Réponse de le 02/02/2018 à 11:18 :
En effet, le COI propose 3 scénarios en fonction de l'argent que l’État peut mettre sur la table : un choix financier , non une politique publique d'aménagement : Le maitre d'ouvrage État Devrait choisir entre Ses priorités d'aménagement définies préalablement, et prévoir le financement correspondant . Or ces décisions dépendent en bonne part de l'UE (cofinancement, mise en concurrence, limite d'investissement public) .
Il n'y a plus d’État stratège . Voir l'exemple du fleuron TGV de moins en moins rentable. https://www.youtube.com/watch?v=W7peeWYG1tI
a écrit le 02/02/2018 à 8:02 :
Je précise que cette note n°6 envisage de répartir les charges sociales (chomage et retraites) sur les entreprises (cotisations sociales) et sur la consommation (TVA sociale et taxe sur l'énergie).
a écrit le 02/02/2018 à 7:40 :
L'erreur fondamentale est de ne pas appliquer la note n°6 du CAE. Mais qui est capable de comprendre cette note pour pouvoir en discuter?
a écrit le 01/02/2018 à 22:55 :
L'écotaxe devait rapporter +/- 700 millions d€/*an, soit 14 milliards sur 20 ans.

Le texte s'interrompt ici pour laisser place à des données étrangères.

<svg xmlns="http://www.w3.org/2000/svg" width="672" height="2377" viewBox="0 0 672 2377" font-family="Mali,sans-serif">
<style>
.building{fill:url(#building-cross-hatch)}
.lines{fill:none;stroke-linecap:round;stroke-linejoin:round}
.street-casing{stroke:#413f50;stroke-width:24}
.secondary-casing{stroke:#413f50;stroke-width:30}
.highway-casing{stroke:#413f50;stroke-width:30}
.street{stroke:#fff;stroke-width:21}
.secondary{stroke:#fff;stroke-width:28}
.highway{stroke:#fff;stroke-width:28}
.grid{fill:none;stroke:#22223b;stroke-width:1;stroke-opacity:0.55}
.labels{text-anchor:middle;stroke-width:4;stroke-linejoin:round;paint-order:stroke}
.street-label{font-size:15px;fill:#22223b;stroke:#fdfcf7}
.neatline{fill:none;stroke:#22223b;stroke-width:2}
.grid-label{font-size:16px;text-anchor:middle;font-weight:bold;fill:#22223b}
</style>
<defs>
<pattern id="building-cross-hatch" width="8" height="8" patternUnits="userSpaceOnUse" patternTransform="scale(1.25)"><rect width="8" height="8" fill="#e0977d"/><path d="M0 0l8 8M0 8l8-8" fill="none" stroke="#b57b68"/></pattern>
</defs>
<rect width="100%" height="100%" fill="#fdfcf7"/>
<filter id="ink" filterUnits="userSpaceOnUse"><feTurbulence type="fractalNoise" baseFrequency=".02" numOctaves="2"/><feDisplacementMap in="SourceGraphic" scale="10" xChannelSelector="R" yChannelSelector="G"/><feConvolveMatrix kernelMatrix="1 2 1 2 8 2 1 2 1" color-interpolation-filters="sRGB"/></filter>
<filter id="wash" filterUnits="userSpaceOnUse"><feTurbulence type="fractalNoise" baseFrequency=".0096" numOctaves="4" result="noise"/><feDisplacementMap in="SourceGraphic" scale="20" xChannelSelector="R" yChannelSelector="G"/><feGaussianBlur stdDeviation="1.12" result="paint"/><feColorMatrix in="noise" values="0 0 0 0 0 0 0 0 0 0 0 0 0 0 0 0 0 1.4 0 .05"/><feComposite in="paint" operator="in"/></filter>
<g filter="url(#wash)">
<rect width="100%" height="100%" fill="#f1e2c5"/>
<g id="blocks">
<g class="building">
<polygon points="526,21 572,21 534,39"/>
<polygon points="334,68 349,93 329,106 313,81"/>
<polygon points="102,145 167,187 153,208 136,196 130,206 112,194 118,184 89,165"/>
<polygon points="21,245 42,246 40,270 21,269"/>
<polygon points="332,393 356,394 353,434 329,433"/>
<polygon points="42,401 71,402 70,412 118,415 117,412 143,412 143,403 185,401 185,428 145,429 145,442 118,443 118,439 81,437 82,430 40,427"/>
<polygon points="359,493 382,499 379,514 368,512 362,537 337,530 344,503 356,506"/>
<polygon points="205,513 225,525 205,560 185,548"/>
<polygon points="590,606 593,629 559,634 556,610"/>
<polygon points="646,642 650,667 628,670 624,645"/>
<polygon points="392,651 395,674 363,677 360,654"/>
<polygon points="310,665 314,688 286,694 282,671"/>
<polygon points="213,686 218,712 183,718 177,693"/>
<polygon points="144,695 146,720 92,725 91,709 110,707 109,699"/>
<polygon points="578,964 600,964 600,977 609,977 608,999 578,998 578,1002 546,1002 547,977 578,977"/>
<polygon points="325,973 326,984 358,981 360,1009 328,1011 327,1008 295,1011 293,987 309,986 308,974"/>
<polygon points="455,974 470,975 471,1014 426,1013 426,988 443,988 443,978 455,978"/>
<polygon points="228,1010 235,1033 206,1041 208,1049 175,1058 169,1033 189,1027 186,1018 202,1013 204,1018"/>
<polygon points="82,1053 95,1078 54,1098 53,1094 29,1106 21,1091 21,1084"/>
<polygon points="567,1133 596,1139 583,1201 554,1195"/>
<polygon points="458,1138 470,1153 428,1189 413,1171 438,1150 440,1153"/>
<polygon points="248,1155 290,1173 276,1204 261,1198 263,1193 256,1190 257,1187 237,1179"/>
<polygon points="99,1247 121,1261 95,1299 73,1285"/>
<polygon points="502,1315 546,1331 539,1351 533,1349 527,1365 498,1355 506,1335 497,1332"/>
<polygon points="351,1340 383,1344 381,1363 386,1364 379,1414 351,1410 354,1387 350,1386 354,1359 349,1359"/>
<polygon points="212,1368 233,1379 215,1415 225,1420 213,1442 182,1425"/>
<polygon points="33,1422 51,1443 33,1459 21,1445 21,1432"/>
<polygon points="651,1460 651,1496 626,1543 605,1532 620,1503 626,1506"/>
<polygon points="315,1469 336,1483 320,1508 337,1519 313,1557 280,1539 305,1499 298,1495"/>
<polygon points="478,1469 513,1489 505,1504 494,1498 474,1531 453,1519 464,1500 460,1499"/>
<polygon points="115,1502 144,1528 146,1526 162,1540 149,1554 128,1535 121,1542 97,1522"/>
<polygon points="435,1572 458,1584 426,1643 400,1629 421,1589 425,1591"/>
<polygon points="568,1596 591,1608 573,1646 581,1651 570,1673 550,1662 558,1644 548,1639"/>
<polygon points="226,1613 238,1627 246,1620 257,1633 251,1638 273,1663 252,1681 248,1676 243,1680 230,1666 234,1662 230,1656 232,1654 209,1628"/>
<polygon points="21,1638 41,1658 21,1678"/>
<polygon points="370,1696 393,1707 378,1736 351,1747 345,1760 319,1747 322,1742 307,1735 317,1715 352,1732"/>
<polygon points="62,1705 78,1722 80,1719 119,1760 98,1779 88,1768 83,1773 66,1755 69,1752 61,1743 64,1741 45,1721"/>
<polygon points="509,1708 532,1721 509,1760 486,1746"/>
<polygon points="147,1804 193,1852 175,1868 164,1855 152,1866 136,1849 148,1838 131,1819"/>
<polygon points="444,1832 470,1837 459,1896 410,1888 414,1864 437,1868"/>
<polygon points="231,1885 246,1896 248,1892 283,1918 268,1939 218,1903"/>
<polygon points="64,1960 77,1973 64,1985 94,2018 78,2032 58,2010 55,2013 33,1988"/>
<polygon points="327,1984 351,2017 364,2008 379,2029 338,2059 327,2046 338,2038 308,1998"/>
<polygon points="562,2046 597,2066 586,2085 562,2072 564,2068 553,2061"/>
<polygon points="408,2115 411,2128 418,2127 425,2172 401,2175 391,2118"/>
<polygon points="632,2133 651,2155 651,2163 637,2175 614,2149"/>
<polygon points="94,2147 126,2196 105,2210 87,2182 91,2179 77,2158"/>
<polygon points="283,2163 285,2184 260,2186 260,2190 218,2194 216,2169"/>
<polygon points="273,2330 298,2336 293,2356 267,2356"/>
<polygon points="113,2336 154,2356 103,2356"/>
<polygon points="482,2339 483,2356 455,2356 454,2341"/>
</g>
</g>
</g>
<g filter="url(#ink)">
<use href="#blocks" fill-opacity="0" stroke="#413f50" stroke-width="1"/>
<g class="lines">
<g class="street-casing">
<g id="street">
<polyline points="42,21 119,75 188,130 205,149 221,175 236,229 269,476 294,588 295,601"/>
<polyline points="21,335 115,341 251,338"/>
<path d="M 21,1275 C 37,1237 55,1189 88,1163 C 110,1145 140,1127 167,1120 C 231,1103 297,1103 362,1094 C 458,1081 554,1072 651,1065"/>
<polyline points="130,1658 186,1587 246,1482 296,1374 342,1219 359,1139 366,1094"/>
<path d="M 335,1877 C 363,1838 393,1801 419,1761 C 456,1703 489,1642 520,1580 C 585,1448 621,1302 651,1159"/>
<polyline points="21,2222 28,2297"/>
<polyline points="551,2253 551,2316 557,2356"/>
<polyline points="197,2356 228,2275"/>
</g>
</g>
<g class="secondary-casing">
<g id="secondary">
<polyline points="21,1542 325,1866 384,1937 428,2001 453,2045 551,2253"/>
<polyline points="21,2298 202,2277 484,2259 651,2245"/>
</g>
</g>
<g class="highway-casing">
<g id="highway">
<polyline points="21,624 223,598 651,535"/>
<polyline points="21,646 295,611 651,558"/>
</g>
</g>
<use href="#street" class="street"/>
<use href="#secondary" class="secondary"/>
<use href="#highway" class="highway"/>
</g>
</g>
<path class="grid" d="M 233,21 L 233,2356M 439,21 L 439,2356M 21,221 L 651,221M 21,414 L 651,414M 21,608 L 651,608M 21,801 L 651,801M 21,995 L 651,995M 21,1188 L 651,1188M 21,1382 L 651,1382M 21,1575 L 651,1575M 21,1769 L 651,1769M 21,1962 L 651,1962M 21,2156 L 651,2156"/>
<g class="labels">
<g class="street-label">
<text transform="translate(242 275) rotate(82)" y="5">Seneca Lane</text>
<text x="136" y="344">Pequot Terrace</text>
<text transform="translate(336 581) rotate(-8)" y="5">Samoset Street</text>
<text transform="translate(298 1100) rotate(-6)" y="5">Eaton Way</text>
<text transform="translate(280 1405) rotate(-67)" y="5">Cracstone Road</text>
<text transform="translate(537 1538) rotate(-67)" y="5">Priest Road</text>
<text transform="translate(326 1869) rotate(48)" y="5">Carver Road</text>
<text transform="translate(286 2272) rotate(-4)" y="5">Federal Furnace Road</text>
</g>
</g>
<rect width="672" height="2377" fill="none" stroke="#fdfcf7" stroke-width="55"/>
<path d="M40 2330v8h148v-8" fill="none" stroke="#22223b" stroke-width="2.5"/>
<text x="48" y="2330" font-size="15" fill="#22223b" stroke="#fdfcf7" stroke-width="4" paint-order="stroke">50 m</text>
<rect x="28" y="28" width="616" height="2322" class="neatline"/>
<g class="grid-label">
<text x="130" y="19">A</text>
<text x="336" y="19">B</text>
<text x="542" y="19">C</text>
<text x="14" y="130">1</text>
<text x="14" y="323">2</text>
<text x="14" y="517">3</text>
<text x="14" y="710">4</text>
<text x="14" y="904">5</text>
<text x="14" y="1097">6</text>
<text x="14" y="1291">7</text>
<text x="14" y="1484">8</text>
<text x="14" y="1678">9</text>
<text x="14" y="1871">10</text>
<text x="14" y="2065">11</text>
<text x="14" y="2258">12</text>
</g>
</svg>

Les autoroutes bradées en 2009, rapportent chaque année 1.5 milliards d'euros en dividendes, soit 30 milliards sur 20 ans.

On a a marre de payer les bétises et les compromission de nos dirigeants.
a écrit le 01/02/2018 à 22:20 :
encore la preuve que cette équipe gouverne sans le soutien du peuple mais avec le soutien des élites .. la pression monte dans l opinion du mécontentement
a écrit le 01/02/2018 à 20:47 :
Correction, il s'agit d'une facture adressée aux contribuables , pas aux politiques qui dépensent l'argent public sans se préoccuper des français qui subissent une fiscalité confiscatoire.
a écrit le 01/02/2018 à 20:08 :
ET ron , et ron , petit patapon !
a écrit le 01/02/2018 à 19:20 :
Faut faire payer le transport routier et mettre très vite en place une taxe, nos routes sont à l'agonie à cause des camions qui consomment 40l/ 100km, qui détruisent nos infrastructures routières, alors il est vrai que grâce au travail détaché de l'UE nous voyons petit à petit le transport classique remplacé par des camionnettes permettant une plus grande souplesse des conditions de travail mais quand même il y a encore bien trop de camions.

Sans parler du nombre de camions étrangers qui ne font que passer chez nous pour un peu plus de dégâts. Ensuite cet argent devra service à la gestion publique des transports. Oui je sais nous sommes en oligarchie ce n'est pas possible mais bon c'est pas une raison pour ne pas chercher des bonnes idées hein.
Réponse de le 01/02/2018 à 22:07 :
Vous avez entièrement raison.
a écrit le 01/02/2018 à 19:04 :
Des taxes, des taxes et encore des taxes....faut-il faire de grandes écoles pour arriver à ce genre de solution ? La réponse est évidente.